* _TASK_
From the entries underneath, give the number of lines holding the word "output", without any other words.
INFORMATION GIVEN Start Marker
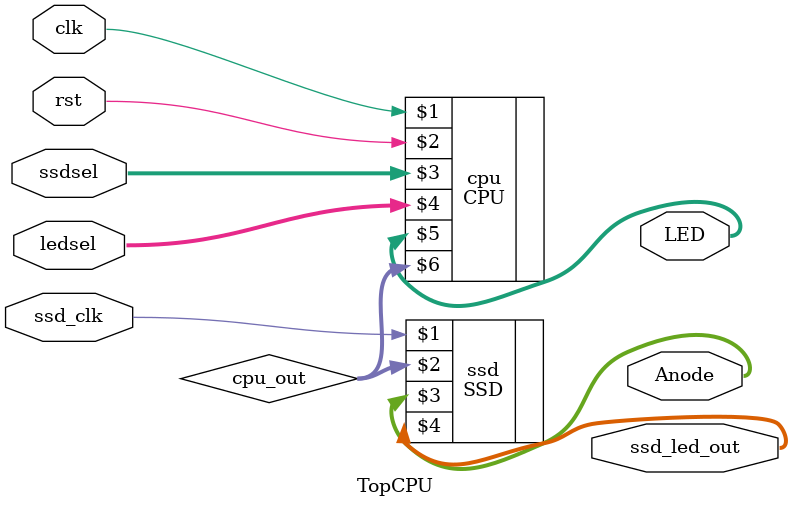
<source format=v>
`timescale 1ns / 1ps

module TopCPU(
    input clk, 
    input rst, 
    input [1:0] ledsel, 
    input [3:0] ssdsel, 
    input ssd_clk, 
    output [15:0] LED, 
    output [6:0] ssd_led_out,
    output [3:0] Anode
);

   wire [12:0] cpu_out; 
  
  CPU cpu (clk,rst,ssdsel,ledsel, LED, cpu_out); 

  SSD ssd (ssd_clk, cpu_out, Anode,ssd_led_out);
  
endmodule

</source>
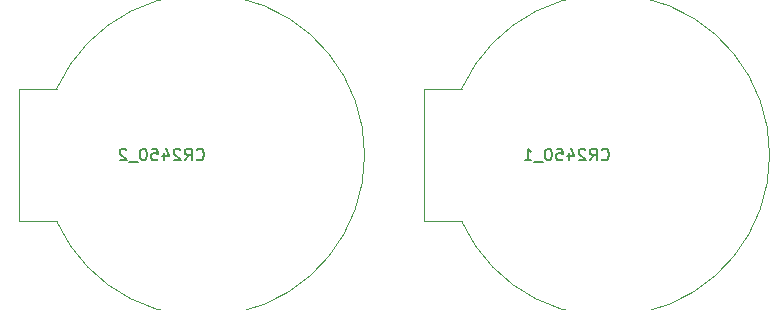
<source format=gbr>
%TF.GenerationSoftware,KiCad,Pcbnew,(6.0.7)*%
%TF.CreationDate,2022-08-10T19:12:11+02:00*%
%TF.ProjectId,MAKE_PCB,4d414b45-5f50-4434-922e-6b696361645f,rev?*%
%TF.SameCoordinates,Original*%
%TF.FileFunction,Legend,Bot*%
%TF.FilePolarity,Positive*%
%FSLAX46Y46*%
G04 Gerber Fmt 4.6, Leading zero omitted, Abs format (unit mm)*
G04 Created by KiCad (PCBNEW (6.0.7)) date 2022-08-10 19:12:11*
%MOMM*%
%LPD*%
G01*
G04 APERTURE LIST*
%ADD10C,0.150000*%
%ADD11C,0.120000*%
G04 APERTURE END LIST*
D10*
%TO.C,CR2450_2*%
X43592380Y-131167142D02*
X43640000Y-131214761D01*
X43782857Y-131262380D01*
X43878095Y-131262380D01*
X44020952Y-131214761D01*
X44116190Y-131119523D01*
X44163809Y-131024285D01*
X44211428Y-130833809D01*
X44211428Y-130690952D01*
X44163809Y-130500476D01*
X44116190Y-130405238D01*
X44020952Y-130310000D01*
X43878095Y-130262380D01*
X43782857Y-130262380D01*
X43640000Y-130310000D01*
X43592380Y-130357619D01*
X42592380Y-131262380D02*
X42925714Y-130786190D01*
X43163809Y-131262380D02*
X43163809Y-130262380D01*
X42782857Y-130262380D01*
X42687619Y-130310000D01*
X42640000Y-130357619D01*
X42592380Y-130452857D01*
X42592380Y-130595714D01*
X42640000Y-130690952D01*
X42687619Y-130738571D01*
X42782857Y-130786190D01*
X43163809Y-130786190D01*
X42211428Y-130357619D02*
X42163809Y-130310000D01*
X42068571Y-130262380D01*
X41830476Y-130262380D01*
X41735238Y-130310000D01*
X41687619Y-130357619D01*
X41640000Y-130452857D01*
X41640000Y-130548095D01*
X41687619Y-130690952D01*
X42259047Y-131262380D01*
X41640000Y-131262380D01*
X40782857Y-130595714D02*
X40782857Y-131262380D01*
X41020952Y-130214761D02*
X41259047Y-130929047D01*
X40640000Y-130929047D01*
X39782857Y-130262380D02*
X40259047Y-130262380D01*
X40306666Y-130738571D01*
X40259047Y-130690952D01*
X40163809Y-130643333D01*
X39925714Y-130643333D01*
X39830476Y-130690952D01*
X39782857Y-130738571D01*
X39735238Y-130833809D01*
X39735238Y-131071904D01*
X39782857Y-131167142D01*
X39830476Y-131214761D01*
X39925714Y-131262380D01*
X40163809Y-131262380D01*
X40259047Y-131214761D01*
X40306666Y-131167142D01*
X39116190Y-130262380D02*
X39020952Y-130262380D01*
X38925714Y-130310000D01*
X38878095Y-130357619D01*
X38830476Y-130452857D01*
X38782857Y-130643333D01*
X38782857Y-130881428D01*
X38830476Y-131071904D01*
X38878095Y-131167142D01*
X38925714Y-131214761D01*
X39020952Y-131262380D01*
X39116190Y-131262380D01*
X39211428Y-131214761D01*
X39259047Y-131167142D01*
X39306666Y-131071904D01*
X39354285Y-130881428D01*
X39354285Y-130643333D01*
X39306666Y-130452857D01*
X39259047Y-130357619D01*
X39211428Y-130310000D01*
X39116190Y-130262380D01*
X38592380Y-131357619D02*
X37830476Y-131357619D01*
X37640000Y-130357619D02*
X37592380Y-130310000D01*
X37497142Y-130262380D01*
X37259047Y-130262380D01*
X37163809Y-130310000D01*
X37116190Y-130357619D01*
X37068571Y-130452857D01*
X37068571Y-130548095D01*
X37116190Y-130690952D01*
X37687619Y-131262380D01*
X37068571Y-131262380D01*
%TO.C,CR2450_1*%
X77882380Y-131167142D02*
X77930000Y-131214761D01*
X78072857Y-131262380D01*
X78168095Y-131262380D01*
X78310952Y-131214761D01*
X78406190Y-131119523D01*
X78453809Y-131024285D01*
X78501428Y-130833809D01*
X78501428Y-130690952D01*
X78453809Y-130500476D01*
X78406190Y-130405238D01*
X78310952Y-130310000D01*
X78168095Y-130262380D01*
X78072857Y-130262380D01*
X77930000Y-130310000D01*
X77882380Y-130357619D01*
X76882380Y-131262380D02*
X77215714Y-130786190D01*
X77453809Y-131262380D02*
X77453809Y-130262380D01*
X77072857Y-130262380D01*
X76977619Y-130310000D01*
X76930000Y-130357619D01*
X76882380Y-130452857D01*
X76882380Y-130595714D01*
X76930000Y-130690952D01*
X76977619Y-130738571D01*
X77072857Y-130786190D01*
X77453809Y-130786190D01*
X76501428Y-130357619D02*
X76453809Y-130310000D01*
X76358571Y-130262380D01*
X76120476Y-130262380D01*
X76025238Y-130310000D01*
X75977619Y-130357619D01*
X75930000Y-130452857D01*
X75930000Y-130548095D01*
X75977619Y-130690952D01*
X76549047Y-131262380D01*
X75930000Y-131262380D01*
X75072857Y-130595714D02*
X75072857Y-131262380D01*
X75310952Y-130214761D02*
X75549047Y-130929047D01*
X74930000Y-130929047D01*
X74072857Y-130262380D02*
X74549047Y-130262380D01*
X74596666Y-130738571D01*
X74549047Y-130690952D01*
X74453809Y-130643333D01*
X74215714Y-130643333D01*
X74120476Y-130690952D01*
X74072857Y-130738571D01*
X74025238Y-130833809D01*
X74025238Y-131071904D01*
X74072857Y-131167142D01*
X74120476Y-131214761D01*
X74215714Y-131262380D01*
X74453809Y-131262380D01*
X74549047Y-131214761D01*
X74596666Y-131167142D01*
X73406190Y-130262380D02*
X73310952Y-130262380D01*
X73215714Y-130310000D01*
X73168095Y-130357619D01*
X73120476Y-130452857D01*
X73072857Y-130643333D01*
X73072857Y-130881428D01*
X73120476Y-131071904D01*
X73168095Y-131167142D01*
X73215714Y-131214761D01*
X73310952Y-131262380D01*
X73406190Y-131262380D01*
X73501428Y-131214761D01*
X73549047Y-131167142D01*
X73596666Y-131071904D01*
X73644285Y-130881428D01*
X73644285Y-130643333D01*
X73596666Y-130452857D01*
X73549047Y-130357619D01*
X73501428Y-130310000D01*
X73406190Y-130262380D01*
X72882380Y-131357619D02*
X72120476Y-131357619D01*
X71358571Y-131262380D02*
X71930000Y-131262380D01*
X71644285Y-131262380D02*
X71644285Y-130262380D01*
X71739523Y-130405238D01*
X71834761Y-130500476D01*
X71930000Y-130548095D01*
D11*
%TO.C,CR2450_2*%
X31735914Y-136420000D02*
G75*
G03*
X31735914Y-125200000I12435000J5610000D01*
G01*
X31735914Y-125200000D02*
X28560914Y-125200000D01*
X28560914Y-136420000D02*
X31735914Y-136420000D01*
X28560914Y-125200000D02*
X28560914Y-136420000D01*
%TO.C,CR2450_1*%
X62850914Y-125200000D02*
X62850914Y-136420000D01*
X66025914Y-125200000D02*
X62850914Y-125200000D01*
X62850914Y-136420000D02*
X66025914Y-136420000D01*
X66025914Y-136420000D02*
G75*
G03*
X66025914Y-125200000I12435000J5610000D01*
G01*
%TD*%
M02*

</source>
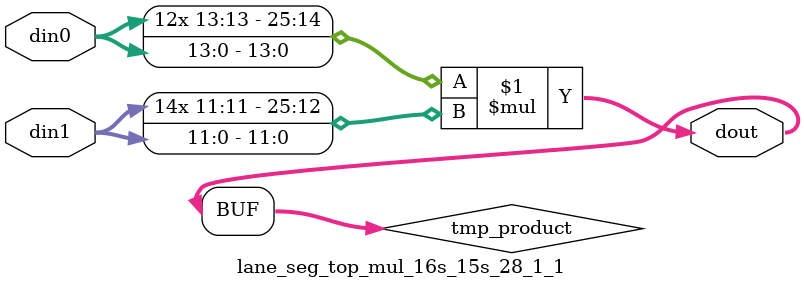
<source format=v>

`timescale 1 ns / 1 ps

  module lane_seg_top_mul_16s_15s_28_1_1(din0, din1, dout);
parameter ID = 1;
parameter NUM_STAGE = 0;
parameter din0_WIDTH = 14;
parameter din1_WIDTH = 12;
parameter dout_WIDTH = 26;

input [din0_WIDTH - 1 : 0] din0; 
input [din1_WIDTH - 1 : 0] din1; 
output [dout_WIDTH - 1 : 0] dout;

wire signed [dout_WIDTH - 1 : 0] tmp_product;













assign tmp_product = $signed(din0) * $signed(din1);








assign dout = tmp_product;







endmodule

</source>
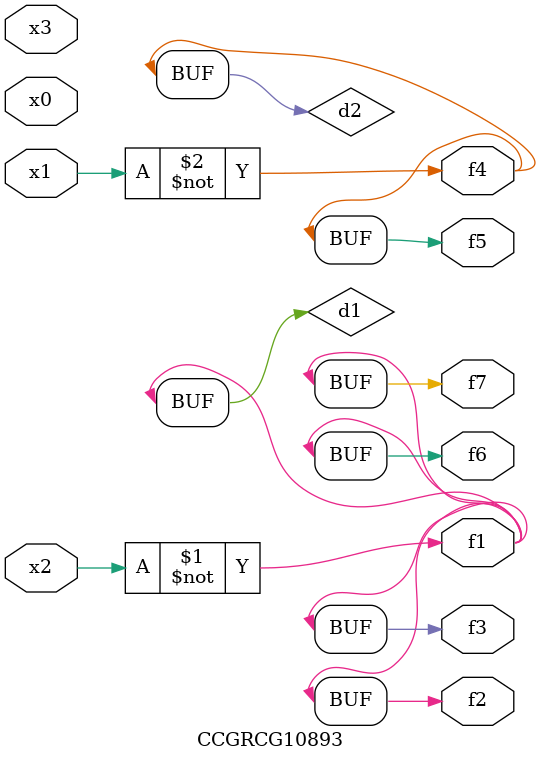
<source format=v>
module CCGRCG10893(
	input x0, x1, x2, x3,
	output f1, f2, f3, f4, f5, f6, f7
);

	wire d1, d2;

	xnor (d1, x2);
	not (d2, x1);
	assign f1 = d1;
	assign f2 = d1;
	assign f3 = d1;
	assign f4 = d2;
	assign f5 = d2;
	assign f6 = d1;
	assign f7 = d1;
endmodule

</source>
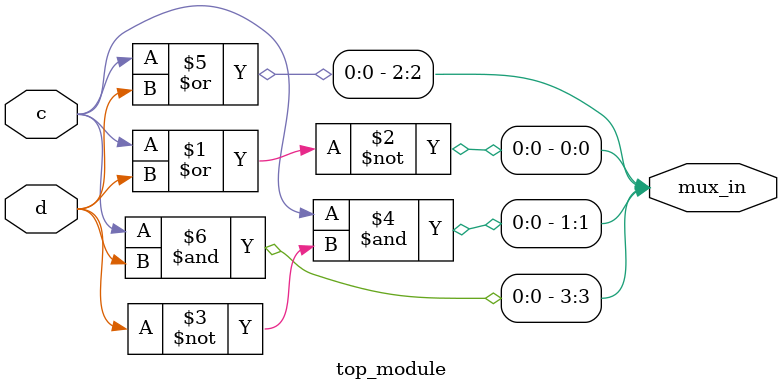
<source format=sv>
module top_module (
    input c,
    input d,
    output [3:0] mux_in
);

    assign mux_in[0] = ~(c | d);
    assign mux_in[1] = c & ~d;
    assign mux_in[2] = c | d;
    assign mux_in[3] = c & d;

endmodule

</source>
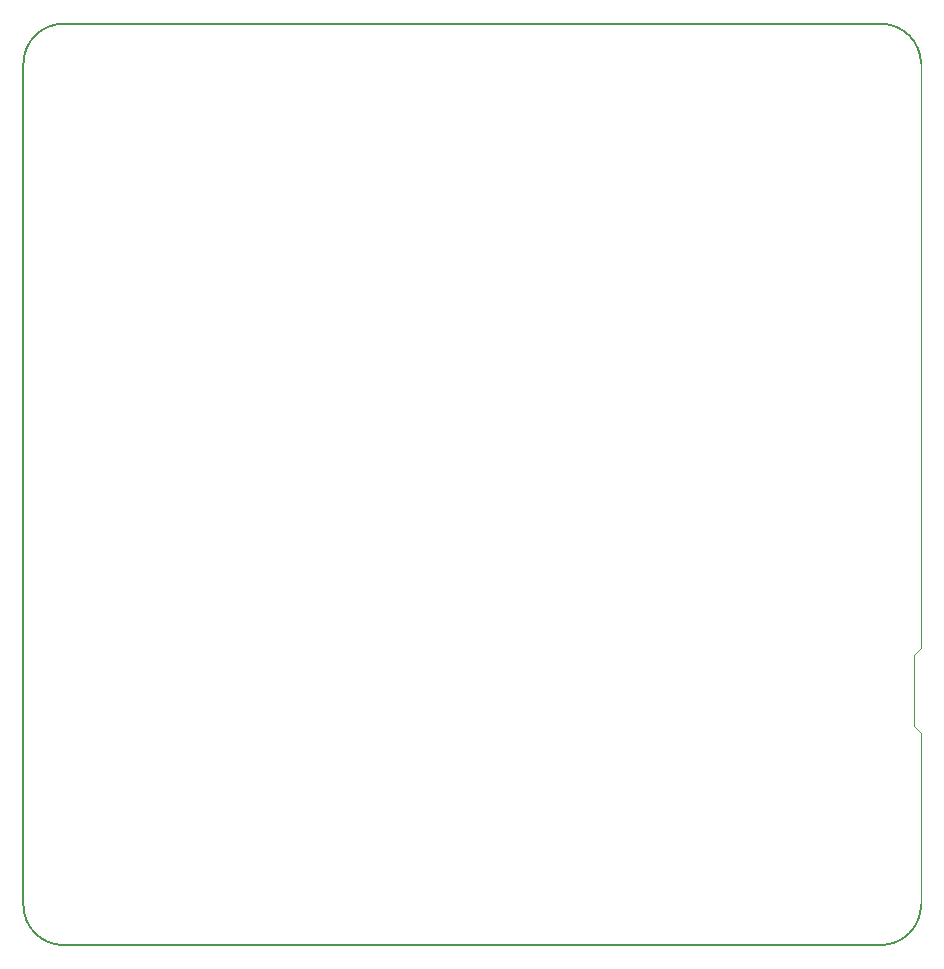
<source format=gbr>
%TF.GenerationSoftware,KiCad,Pcbnew,8.0.1*%
%TF.CreationDate,2024-05-16T14:55:54+07:00*%
%TF.ProjectId,H743_LCD_dev,48373433-5f4c-4434-945f-6465762e6b69,rev?*%
%TF.SameCoordinates,Original*%
%TF.FileFunction,Profile,NP*%
%FSLAX46Y46*%
G04 Gerber Fmt 4.6, Leading zero omitted, Abs format (unit mm)*
G04 Created by KiCad (PCBNEW 8.0.1) date 2024-05-16 14:55:54*
%MOMM*%
%LPD*%
G01*
G04 APERTURE LIST*
%TA.AperFunction,Profile*%
%ADD10C,0.100000*%
%TD*%
%TA.AperFunction,Profile*%
%ADD11C,0.150000*%
%TD*%
G04 APERTURE END LIST*
D10*
X182194200Y-101193600D02*
X182194200Y-51741100D01*
X181610000Y-101777800D02*
X182194200Y-101193600D01*
X181610000Y-107794500D02*
X181610000Y-101777800D01*
X182197300Y-108381800D02*
X181610000Y-107794500D01*
X182197300Y-122941100D02*
X182197300Y-108381800D01*
D11*
X178797300Y-126341100D02*
X109597300Y-126341100D01*
X178797300Y-48341100D02*
X109597300Y-48341100D01*
X182197300Y-122941100D02*
G75*
G02*
X178797300Y-126341100I-3400000J0D01*
G01*
X106197300Y-122941100D02*
X106197300Y-51741100D01*
X109597300Y-126341100D02*
G75*
G02*
X106197300Y-122941100I0J3400000D01*
G01*
X178797300Y-48341100D02*
G75*
G02*
X182197300Y-51741100I0J-3400000D01*
G01*
X106197300Y-51741100D02*
G75*
G02*
X109597300Y-48341100I3400000J0D01*
G01*
M02*

</source>
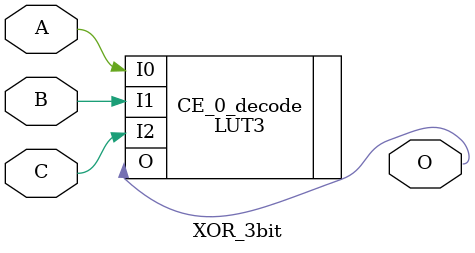
<source format=v>
`timescale 1ns / 1ps


module XOR_3bit(
    input A,
    input B,
    input C,
    output O
    );
  
LUT3 #(
.INIT(64'h96) 
) CE_0_decode (
   .O(O), 
   .I0(A), 
   .I1(B) ,
   .I2(C)
);  
 
endmodule

</source>
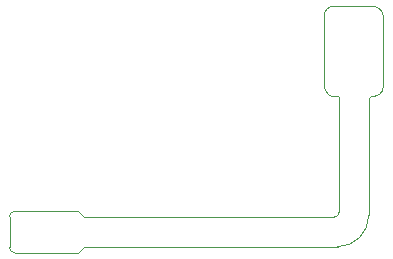
<source format=gbr>
%TF.GenerationSoftware,Altium Limited,Altium Designer,21.8.1 (53)*%
G04 Layer_Color=0*
%FSLAX45Y45*%
%MOMM*%
%TF.SameCoordinates,7374835A-4B4A-4399-96A1-91FF428CB2AC*%
%TF.FilePolarity,Positive*%
%TF.FileFunction,Profile,NP*%
%TF.Part,Single*%
G01*
G75*
%TA.AperFunction,Profile*%
%ADD29C,0.02540*%
D29*
X2745466Y300478D02*
X629523Y300477D01*
X579985Y350015D01*
X45015D01*
D02*
G03*
X13Y305014I-19J-44983D01*
G01*
X2Y44999D01*
D02*
G03*
X44999Y-0I44989J-11D01*
G01*
X580372Y-1D01*
X629910Y50478D01*
X2777187D01*
D02*
G03*
X3042005Y315298I0J264817D01*
G01*
X3042005Y1312005D01*
X3056946Y1326946D01*
X3095364Y1326946D01*
D02*
G03*
X3127780Y1336022I0J62425D01*
G01*
D02*
G03*
X3165804Y1408343I-49701J72286D01*
G01*
X3165808Y1993278D01*
D02*
G03*
X3072008Y2087078I-93711J89D01*
G01*
X2746308D01*
D02*
G03*
X2663308Y2004078I-120J-82880D01*
G01*
X2663308Y1424251D01*
D02*
G03*
X2700529Y1337816I118888J-36D01*
G01*
D02*
G03*
X2723726Y1328573I25423J30072D01*
G01*
X2781428D01*
X2792100Y1317899D01*
X2792044Y347040D01*
D02*
G02*
X2745466Y300478I-46542J-20D01*
G01*
%TF.MD5,8e9084cb051c9397ff5d0430e028e9e3*%
M02*

</source>
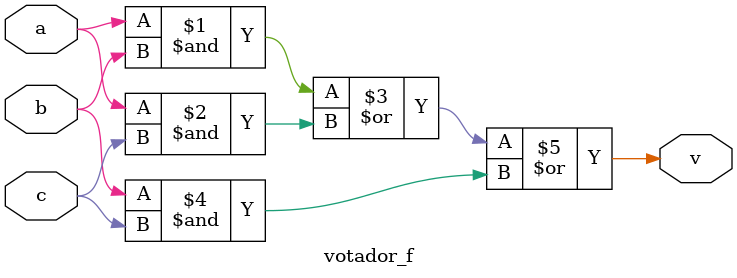
<source format=v>

/*
   Lección 2-2: Simulación con banco de pruebas

   En este archivo realizaremos el mismo circuito votador pero mediante una
   descripción funcional. Más adelante compararemos el resultado de simular
   esta descripción con la descripción procedimental en votador.v.

   En general, una descripción funcional es más cercana a la implementación
   final, es más facilmente sintetizable y permite una simulación más
   eficiente, pero requiere un trabajo previo por parte del diseñador, por lo
   que suele emplearse para casos sencillos o para aquellos problemas que de
   forma natural presentan una descripción funcional sencilla.
*/

// Definimos la escala de tiempo para el simulador
`timescale 1ns / 1ps

/* Llamamos a este módulo "votador_f" para distinguirlo de la versión
 * procedimental llamada "votador" */
module votador_f(
    output v,
    input a,
    input b,
    input c
    );

    /* Describimos la función mediante una estructura "assign". Incluimos un
     * retraso de 2ns para obtener resultados de simulación más realistas. A
     * la vista de la expresión es fácil observar que la salida del circuito
     * valdrá "1" cuando dos entradas cuales quiera sean "1". */
    assign #2 v = a&b | a&c | b&c;

endmodule    // votador_f

/*
   EJERCICIO

   1. Comprueba que el archivo no tiene errores copilándolo con:
    $ iverilog votador-f.v

   La lección sigue en el archivo votador-f_tb.v.
*/

</source>
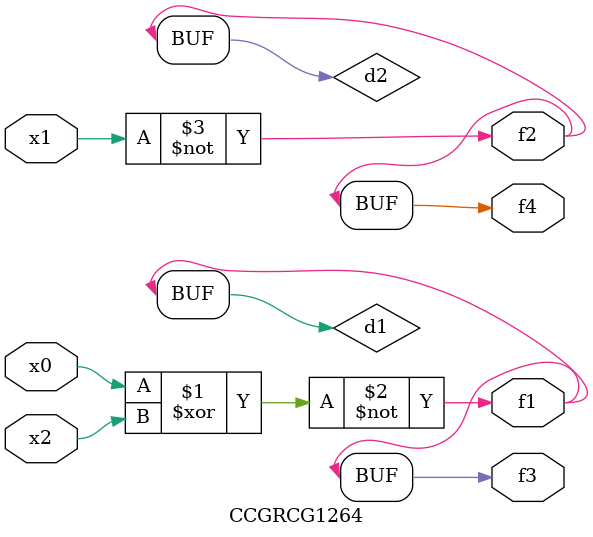
<source format=v>
module CCGRCG1264(
	input x0, x1, x2,
	output f1, f2, f3, f4
);

	wire d1, d2, d3;

	xnor (d1, x0, x2);
	nand (d2, x1);
	nor (d3, x1, x2);
	assign f1 = d1;
	assign f2 = d2;
	assign f3 = d1;
	assign f4 = d2;
endmodule

</source>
INFORMATION GIVEN End Marker
* _EXPECTED ANSWER_
9